Friday, November 05, 2010

Book-A-Day 2010 # 275 (11/5) -- The Amazing Screw-On Head and Other Curious Objects by Mike Mignola

We're all used to Mike Mignola being deadly serious. Hellboy has his quips and lighter side, but his stories are dark, bordering on horror -- the creatures he fights, after all, are doing their best to call down Elder Gods and stranger entities that would end all human life on earth, just for starters. And so that whole universe is dark and foreboding -- it suits Mignola's art very well, and his sensibility even better.

But there's no man alive who has only one mood, so Mignola, every so often, indulges his lighter side. Back in 2002, there was an oddball one-shot called "The Amazing Screw-On Head," a Victorian-era monster-fighting story that was deeply Mignolan in the expected ways, except for the straightfaced, almost self-parodying lunacy of the hero and his antagonists. Eight years later, that story and a few related pieces -- most of them brand-new for this book -- have been collected as The Amazing Screw-On Head and Other Curious Objects, and it's as nutty and fun as the one-shot it grew out of.

The stories are all loosely related; there's a long new piece about a previous adventure of Doctor Snap, who was an ally of the villain, Emperor Zombie, in the Screw-On Head story, and there's a story about the childhood of the long-ago figure whose tomb gets raided by Emperor Zombie, and some shorter pieces with even odder connections.

But it all starts off with that 2002 story, in which President Abraham Lincoln -- who else? -- calls on Screw-On Head, who is some kind of steampunk robot, to solve the theft of the Kalakistan Fragment from the Museum of Dangerous Books and Paper.
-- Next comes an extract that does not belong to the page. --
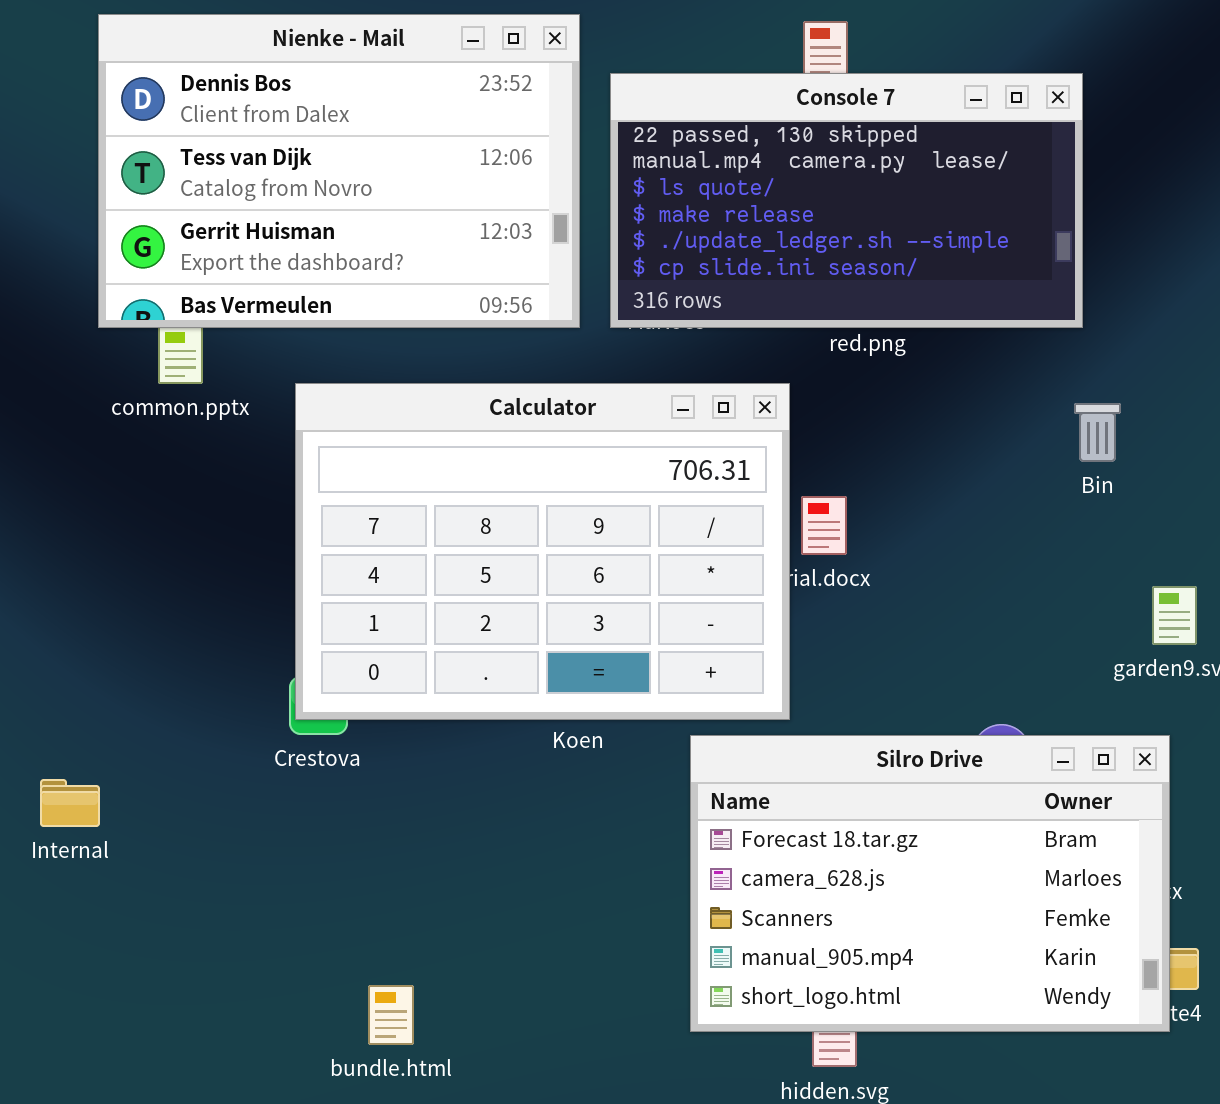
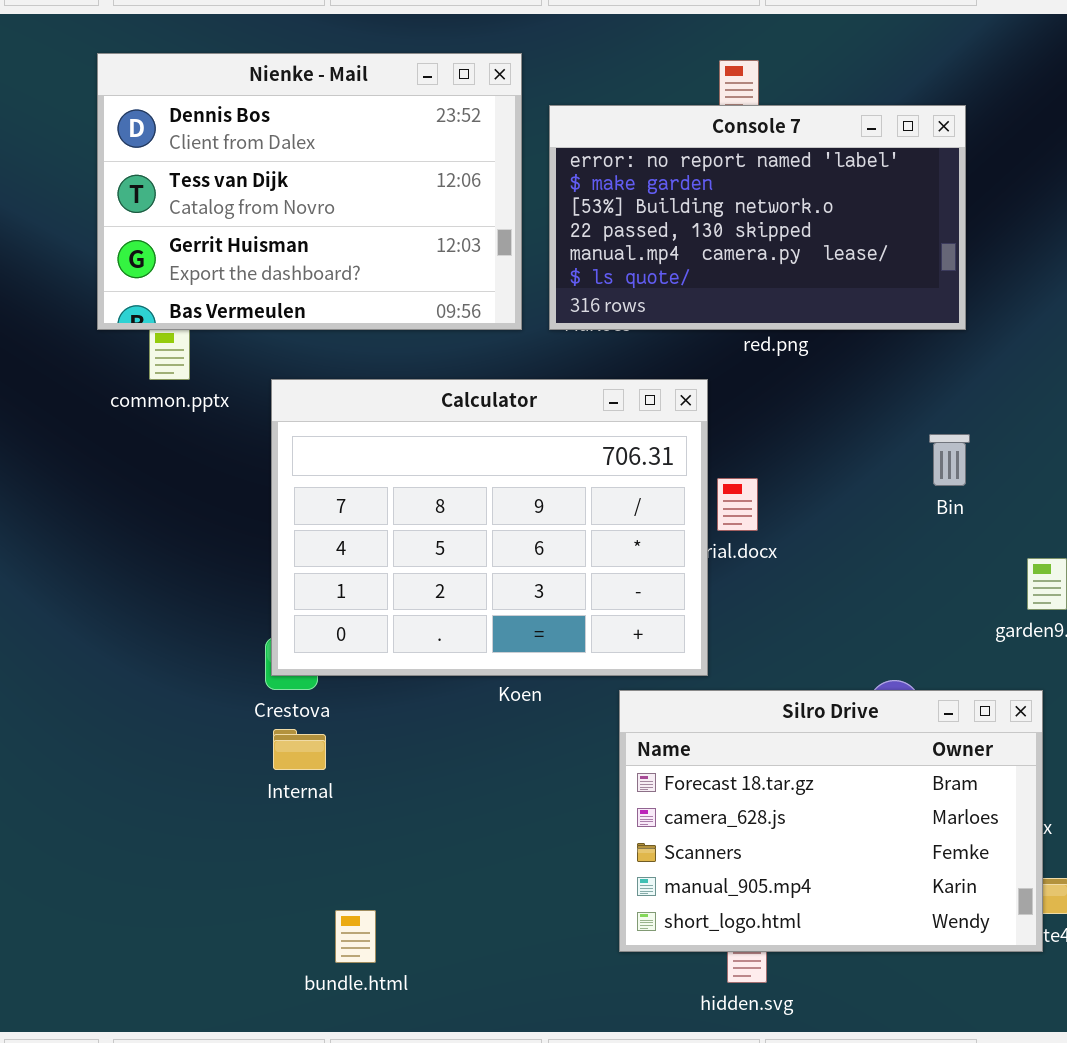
Console 7: [610,73,1083,328] -> [549,105,966,330], scrolled up 3 rows
Bin: [1074,403,1121,462] -> [929,434,970,486], moved
Internal: [40,779,100,827] -> [273,729,326,770], moved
Screw-On Head is sure this is the work of the dastardly Emperor Zombie, and so it turns out to be -- so Head, after carefully choosing the right body for the job (his name is precisely descriptive; he's a robot head with a threaded neck who fits into various robot bodies), sets out with his trusty manservant Mr. Groin and his trusty dog Mr. Dog. Zombie, along with his henchman Doctor Snap and a nameless vampire woman, have used the Fragment to enter the tomb of the ancient conqueror Gung, and Head must stop them, which of course he does. In outline, it's much like many other Mignola stories, but this one is far less serious than any of the rest.

Following a few pages of Head-related pin-ups, the other stories begin with a story of Gung, who outwitted the devil when he was just a boy. Next comes "The Magician and the Snake," co-written (and from an idea by) Mignola's daughter Katie, aged seven at the time, which is the touching story of a magician and his best friend, a snake. And then there's "The Witch and Her Soul," in which the devil makes some evil puppets -- "and that's a good day's work for me!" "The Prisoner of Mars" -- in which Dr. Snap kills his friend, Professor Cyclops, is executed for his crime, and then travels to Mars -- follows, and then the book ends with the silent "In the Chapel of Curious Objects," which connects more of the previous stories together, in its own way.

Mignola has always had an off-center, quirky sense of humor, but that stays pretty far down in the mix in the Hellboy-verse. In these stories, it comes front and center, and it's a lot of fun -- this book is to regular Mignola as Bob Burden is to '70s-era JLA, or Zippy the Pinhead is to Doonesbury: something odd, and not entirely explicable, but a joy to watch and thrillingly unpredictable.